Heroku : Deploy Ruby, Node.js, Clojure, Java, Python, and Scala. Probably the leader in PaaS based deployment right now. Got git, get Heroku, get push heroku master is about all the gettin’ for your application to be running there.

EngineYard : Think Ruby, Ruby on Rails, Rubinius, or any other aspect of Ruby and you’ll probably arrive at EngineYard in short order. The teams at EngineYard are heavily active in the cloud & Ruby scene. They are easily one of the leaders in PaaS based git workflow deployment in the Ruby & Ruby on Rails Community. They also, however, support tons of other technologies so don’t think they’re limited to just Ruby & Rails.

AppHarbor : The .NET Framework, often thought to be left completely out in the cold when it comes to serious cloud computing git based agile work flows, finally got included with AppHarbor! With the release of AppHarbor the trifecta of IaaS and a solid PaaS offering were finally available for the .NET stack.

Windows Azure : Windows Azure is Microsoft’s official cloud service, which supports a host of capabilities centered around a mostly PaaS based service. Windows Azure has however spread into SaaS and IaaS also. Some of the frameworks and tools they support include Ruby on Rails, Java, PHP, .NET (of course), node.js, Hadoop and others.

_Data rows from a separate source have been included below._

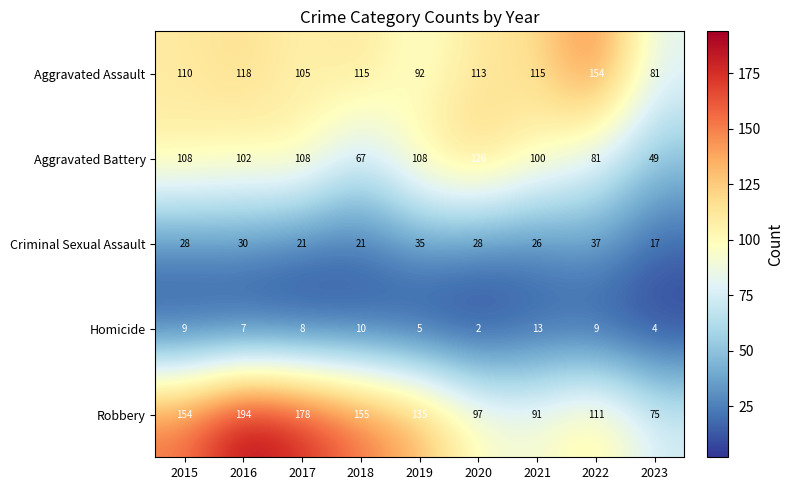

List the series in order of their peak value, lowest first.

Homicide, Criminal Sexual Assault, Aggravated Battery, Aggravated Assault, Robbery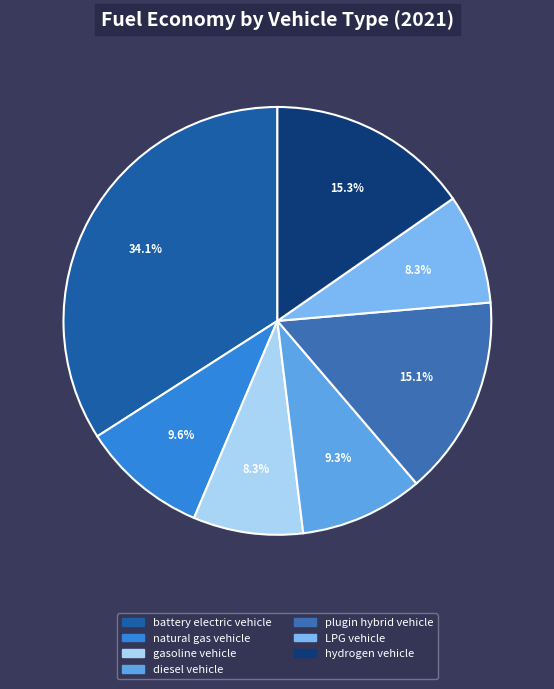

What is the total percentage of diesel vehicle and hydrogen vehicle?

24.6%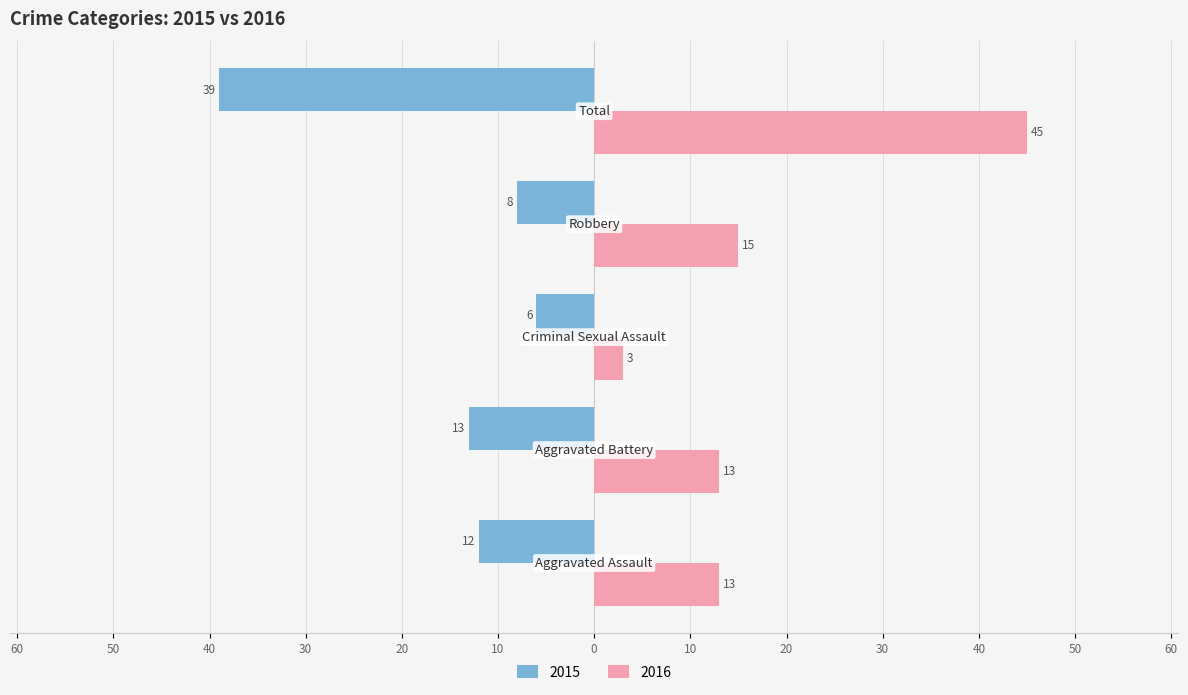

What is the label of the 1st bar from the right?

Total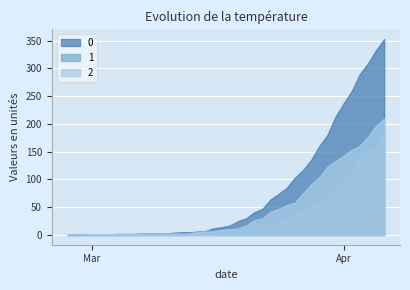

How many lines are shown in the chart?

3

CloudFoundry : Cloud Foundry is an open source PaaS Solution that serves to link up various back end and front end architectures. Currently it is supported by a host of companies including VMWare, AppFog, and others.

Putting the Pieces Together

That’s where we stand in the industry today. We have all the pieces and they need fit together to create something great, something awesome, something truly remarkable. I fully intend to create part of the future, will I see you there? I’d hope so!